> _PROBLEM TO WORK ON_: Give back exactly the lines of the material below, starting with the line with "the white pillow" and going on through the line with "the decorative pillow".

BEGIN SUPPLIED DATA

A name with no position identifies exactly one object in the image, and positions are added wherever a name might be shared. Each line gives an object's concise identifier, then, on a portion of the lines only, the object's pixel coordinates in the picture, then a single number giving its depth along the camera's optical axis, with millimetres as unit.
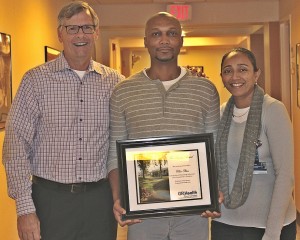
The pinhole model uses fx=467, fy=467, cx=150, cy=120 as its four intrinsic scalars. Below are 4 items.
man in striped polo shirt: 1999
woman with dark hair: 1917
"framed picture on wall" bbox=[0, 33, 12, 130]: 3307
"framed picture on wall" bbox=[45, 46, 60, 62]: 4570
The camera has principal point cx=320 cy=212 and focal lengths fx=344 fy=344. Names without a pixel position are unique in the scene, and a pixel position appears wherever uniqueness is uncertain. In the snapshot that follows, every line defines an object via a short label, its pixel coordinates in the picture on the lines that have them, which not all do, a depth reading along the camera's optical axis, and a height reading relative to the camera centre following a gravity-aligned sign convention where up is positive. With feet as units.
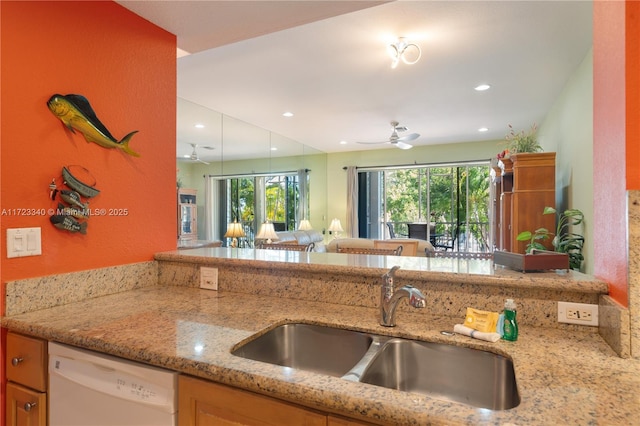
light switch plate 4.31 -0.35
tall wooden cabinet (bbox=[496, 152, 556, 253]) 11.63 +0.73
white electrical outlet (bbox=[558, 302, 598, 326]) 3.70 -1.09
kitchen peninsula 2.43 -1.29
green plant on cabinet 9.75 -0.81
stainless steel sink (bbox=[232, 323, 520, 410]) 3.35 -1.60
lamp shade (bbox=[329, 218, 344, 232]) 24.40 -0.86
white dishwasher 3.26 -1.80
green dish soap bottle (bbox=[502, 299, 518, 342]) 3.51 -1.13
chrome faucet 3.75 -0.96
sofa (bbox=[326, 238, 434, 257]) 13.48 -1.24
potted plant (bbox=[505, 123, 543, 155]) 12.59 +2.54
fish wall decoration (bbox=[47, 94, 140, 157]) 4.74 +1.39
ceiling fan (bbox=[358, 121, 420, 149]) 15.78 +3.56
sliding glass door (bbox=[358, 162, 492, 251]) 22.65 +0.68
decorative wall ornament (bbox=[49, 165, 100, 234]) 4.76 +0.24
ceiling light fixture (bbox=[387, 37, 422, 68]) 8.93 +4.43
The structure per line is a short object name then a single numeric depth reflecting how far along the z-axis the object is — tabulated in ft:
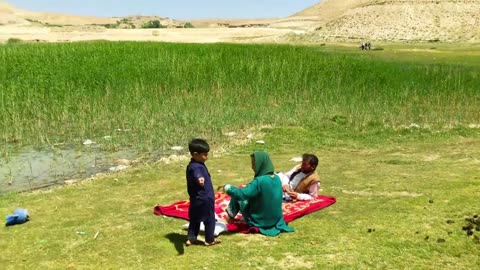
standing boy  19.15
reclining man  24.88
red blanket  22.15
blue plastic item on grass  22.54
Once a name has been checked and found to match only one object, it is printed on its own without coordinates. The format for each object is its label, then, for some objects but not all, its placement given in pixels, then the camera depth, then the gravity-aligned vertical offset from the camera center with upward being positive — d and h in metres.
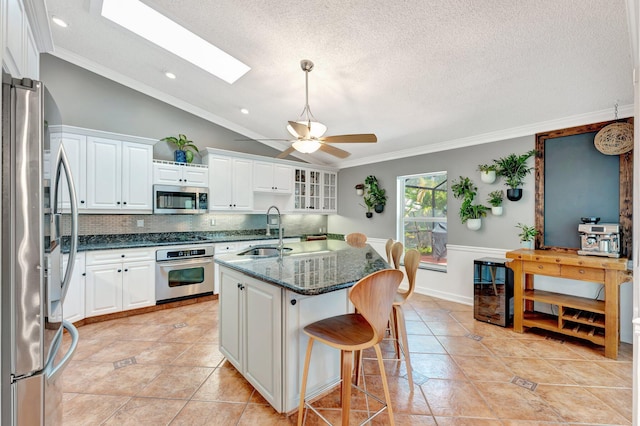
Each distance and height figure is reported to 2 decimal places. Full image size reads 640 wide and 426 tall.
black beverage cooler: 3.23 -0.92
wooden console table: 2.56 -0.89
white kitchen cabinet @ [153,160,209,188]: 3.98 +0.56
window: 4.46 -0.05
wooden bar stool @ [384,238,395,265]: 3.22 -0.38
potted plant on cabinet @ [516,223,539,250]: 3.33 -0.26
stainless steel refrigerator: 0.92 -0.16
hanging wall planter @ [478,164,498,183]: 3.67 +0.52
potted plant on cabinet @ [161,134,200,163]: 4.27 +0.99
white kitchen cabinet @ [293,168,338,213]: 5.48 +0.43
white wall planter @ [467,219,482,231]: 3.80 -0.14
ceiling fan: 2.52 +0.70
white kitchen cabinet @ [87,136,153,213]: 3.47 +0.48
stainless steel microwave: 3.96 +0.19
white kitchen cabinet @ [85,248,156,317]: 3.29 -0.82
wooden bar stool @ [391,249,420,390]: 2.07 -0.71
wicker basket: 2.79 +0.74
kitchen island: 1.73 -0.68
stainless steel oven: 3.74 -0.82
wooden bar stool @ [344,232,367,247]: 3.86 -0.36
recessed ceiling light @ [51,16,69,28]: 3.04 +2.07
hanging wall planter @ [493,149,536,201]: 3.45 +0.51
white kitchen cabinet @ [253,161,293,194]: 4.91 +0.63
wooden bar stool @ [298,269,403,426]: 1.42 -0.69
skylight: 2.88 +1.93
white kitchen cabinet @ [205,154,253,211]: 4.43 +0.47
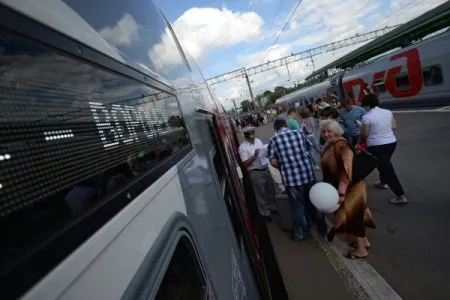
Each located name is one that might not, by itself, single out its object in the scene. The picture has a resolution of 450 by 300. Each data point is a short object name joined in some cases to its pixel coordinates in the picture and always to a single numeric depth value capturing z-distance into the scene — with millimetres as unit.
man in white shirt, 6410
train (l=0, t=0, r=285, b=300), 630
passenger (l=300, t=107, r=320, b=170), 8297
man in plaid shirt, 5109
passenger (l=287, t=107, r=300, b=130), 7504
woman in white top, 5453
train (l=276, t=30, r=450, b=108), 13470
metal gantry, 41719
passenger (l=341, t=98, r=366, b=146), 7285
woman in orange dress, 4168
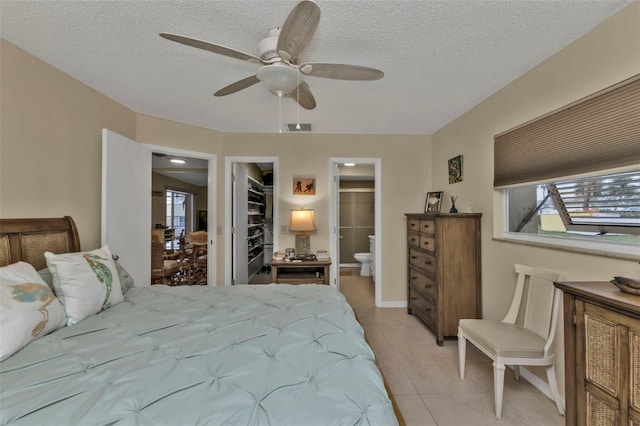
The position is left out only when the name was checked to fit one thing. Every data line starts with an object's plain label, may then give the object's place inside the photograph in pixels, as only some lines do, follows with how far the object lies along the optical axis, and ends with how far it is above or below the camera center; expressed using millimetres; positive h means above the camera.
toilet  5555 -1064
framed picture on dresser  3459 +165
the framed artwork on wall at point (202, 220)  7955 -158
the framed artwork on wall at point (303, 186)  3766 +418
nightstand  3299 -754
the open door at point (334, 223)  3787 -127
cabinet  1035 -622
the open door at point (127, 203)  2430 +128
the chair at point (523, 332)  1731 -883
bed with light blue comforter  824 -616
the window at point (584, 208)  1525 +39
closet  4043 -233
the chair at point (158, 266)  3734 -739
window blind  1432 +507
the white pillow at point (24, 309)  1155 -459
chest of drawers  2703 -588
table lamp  3521 -88
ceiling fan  1200 +876
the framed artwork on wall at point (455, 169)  3061 +551
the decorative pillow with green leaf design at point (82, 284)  1508 -427
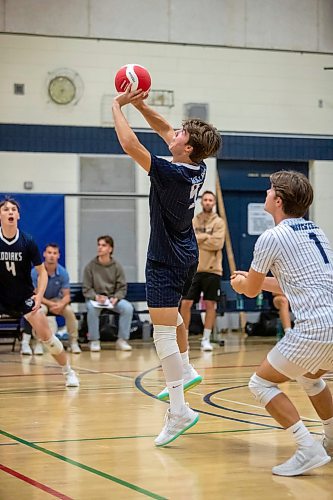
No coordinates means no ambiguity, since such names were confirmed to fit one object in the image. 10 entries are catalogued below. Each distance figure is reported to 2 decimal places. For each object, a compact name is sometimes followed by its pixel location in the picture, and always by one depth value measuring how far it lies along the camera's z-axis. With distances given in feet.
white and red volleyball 19.34
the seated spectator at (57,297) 40.55
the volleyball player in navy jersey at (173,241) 17.85
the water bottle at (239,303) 48.73
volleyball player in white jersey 14.90
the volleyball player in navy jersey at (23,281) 27.09
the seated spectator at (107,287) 42.37
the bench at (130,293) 44.55
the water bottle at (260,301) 50.19
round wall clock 49.19
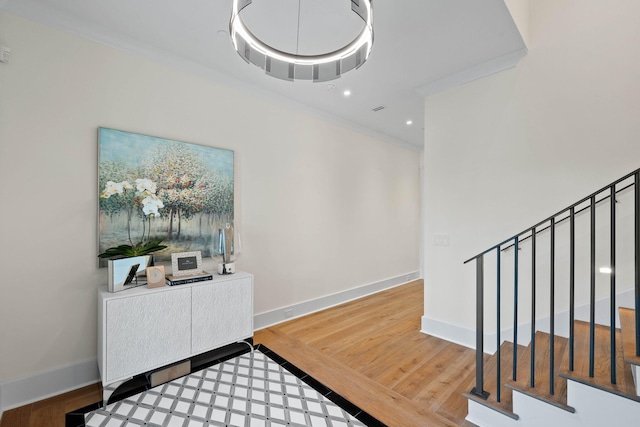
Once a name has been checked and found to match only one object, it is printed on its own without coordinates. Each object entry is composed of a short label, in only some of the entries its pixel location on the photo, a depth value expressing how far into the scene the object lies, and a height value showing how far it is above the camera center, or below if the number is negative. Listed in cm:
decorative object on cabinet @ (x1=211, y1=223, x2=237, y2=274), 274 -34
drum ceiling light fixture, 169 +100
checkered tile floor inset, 182 -131
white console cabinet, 198 -85
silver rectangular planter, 209 -43
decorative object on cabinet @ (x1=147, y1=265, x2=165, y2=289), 224 -49
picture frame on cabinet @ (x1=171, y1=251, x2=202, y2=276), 245 -43
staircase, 144 -86
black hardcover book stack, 233 -54
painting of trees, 227 +19
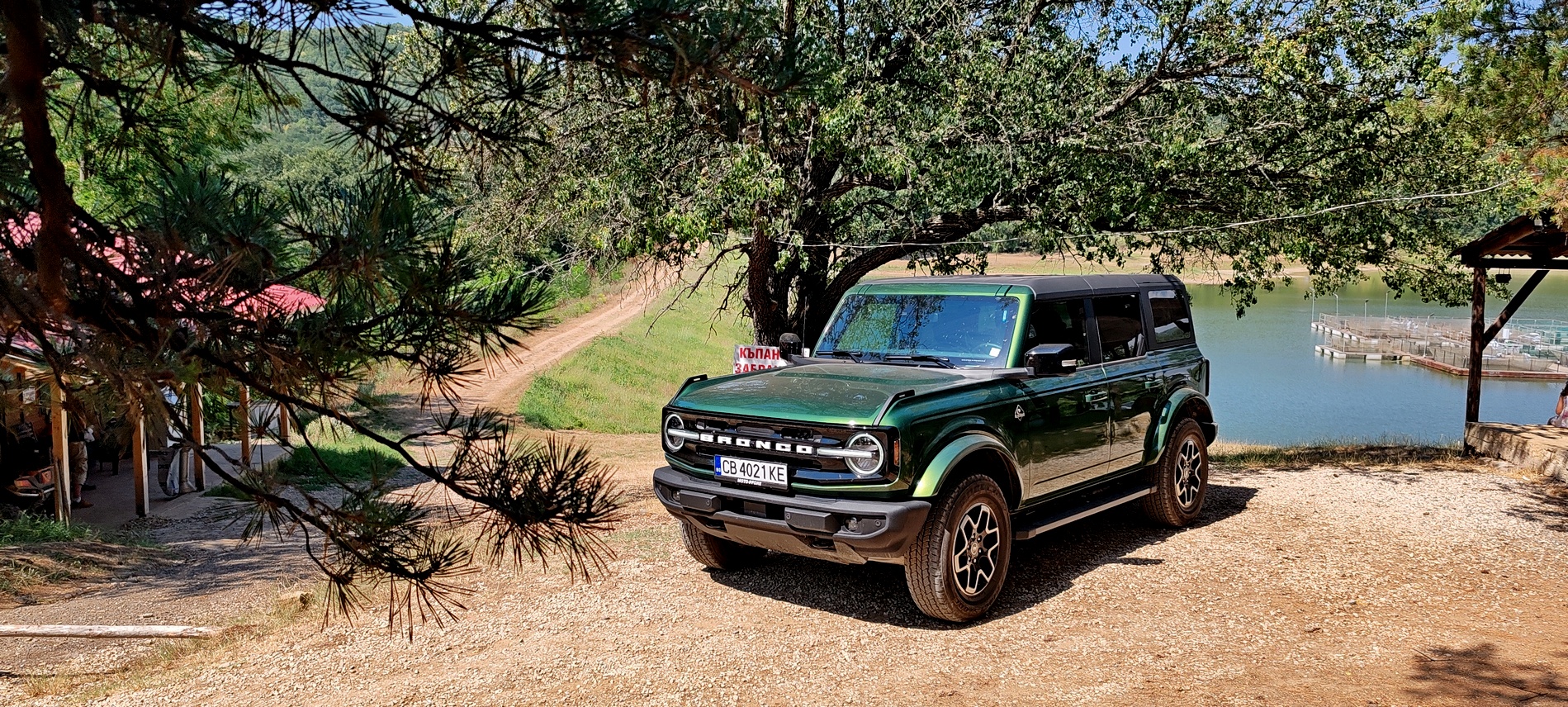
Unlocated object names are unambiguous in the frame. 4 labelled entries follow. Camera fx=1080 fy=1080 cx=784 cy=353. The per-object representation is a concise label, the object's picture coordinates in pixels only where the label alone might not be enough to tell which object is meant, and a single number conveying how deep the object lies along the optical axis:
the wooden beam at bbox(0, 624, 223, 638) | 6.65
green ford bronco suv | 5.68
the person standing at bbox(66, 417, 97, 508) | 12.59
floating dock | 50.38
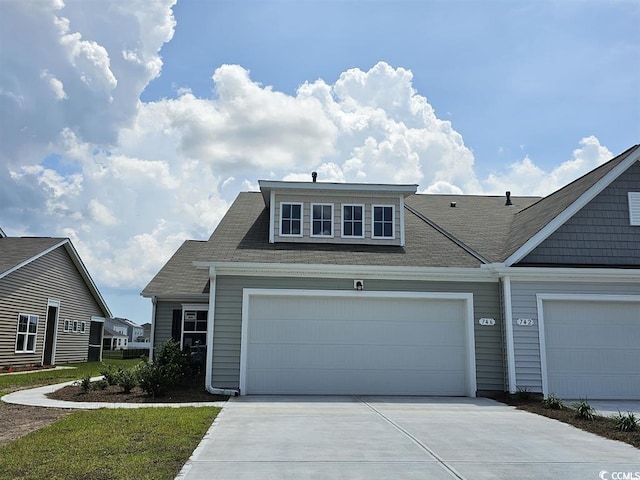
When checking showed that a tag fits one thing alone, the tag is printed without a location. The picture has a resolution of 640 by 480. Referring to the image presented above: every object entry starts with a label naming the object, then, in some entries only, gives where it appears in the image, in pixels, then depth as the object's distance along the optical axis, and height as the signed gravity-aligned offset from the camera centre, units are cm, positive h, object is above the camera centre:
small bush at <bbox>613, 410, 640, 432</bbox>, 845 -130
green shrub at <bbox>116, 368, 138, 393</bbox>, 1205 -100
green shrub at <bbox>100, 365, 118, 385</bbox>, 1279 -95
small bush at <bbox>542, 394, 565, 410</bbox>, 1095 -129
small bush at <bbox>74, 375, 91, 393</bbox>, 1217 -112
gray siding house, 1274 +54
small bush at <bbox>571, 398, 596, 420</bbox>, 962 -128
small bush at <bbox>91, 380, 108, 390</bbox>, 1272 -118
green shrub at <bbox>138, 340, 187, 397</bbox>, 1162 -79
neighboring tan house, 1983 +125
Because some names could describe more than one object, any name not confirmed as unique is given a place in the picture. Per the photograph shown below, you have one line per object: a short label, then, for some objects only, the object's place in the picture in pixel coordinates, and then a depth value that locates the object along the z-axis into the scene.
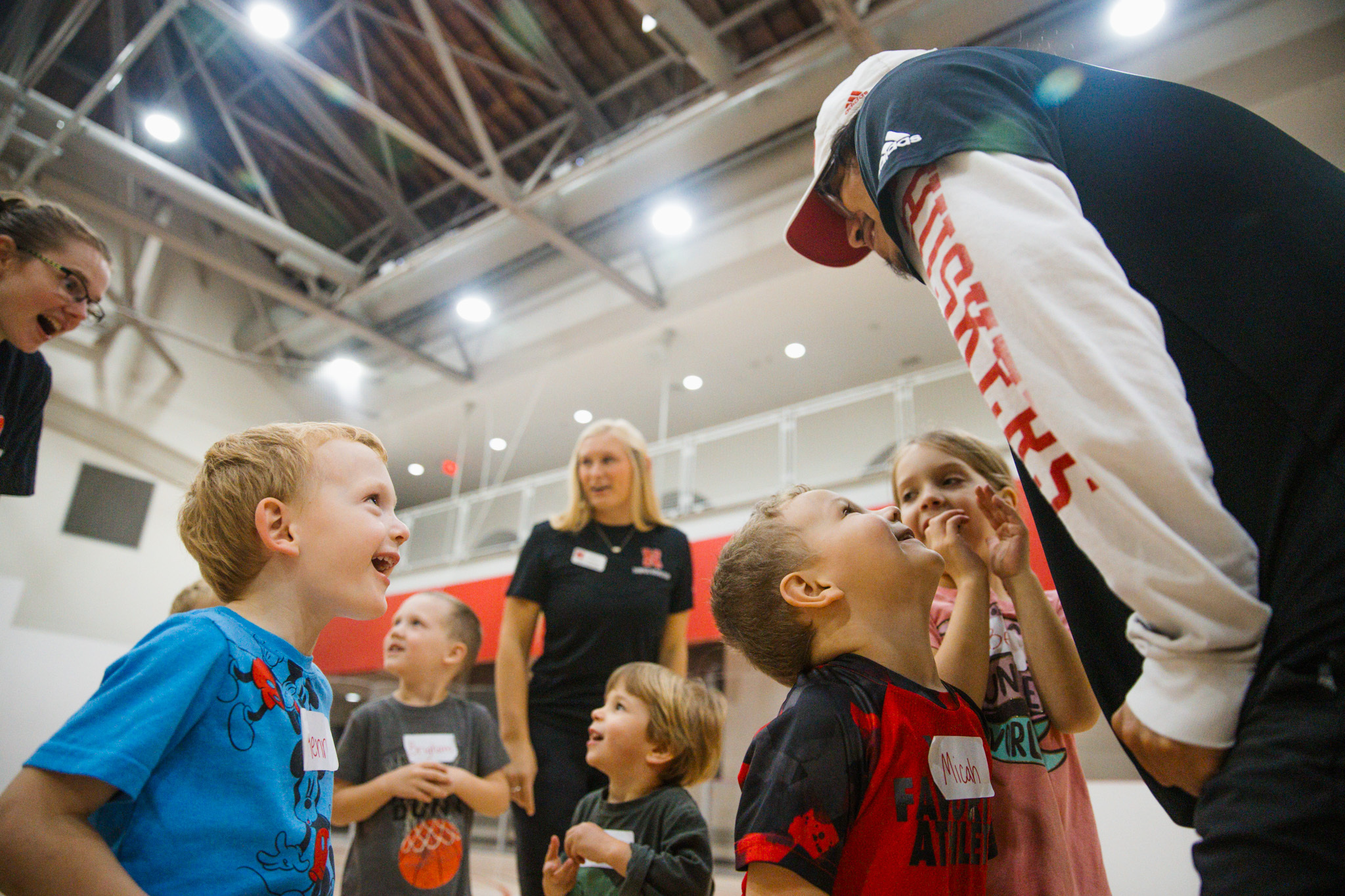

END SUPPLIED DATA

> _SOLUTION FOR THIS TASK_:
the white pillow at point (24, 309)  1155 -459
chest of drawers  2703 -588
table lamp  3521 -88
ceiling fan  1200 +876
the framed artwork on wall at point (455, 169)  3061 +551
the decorative pillow with green leaf design at point (82, 284)  1508 -427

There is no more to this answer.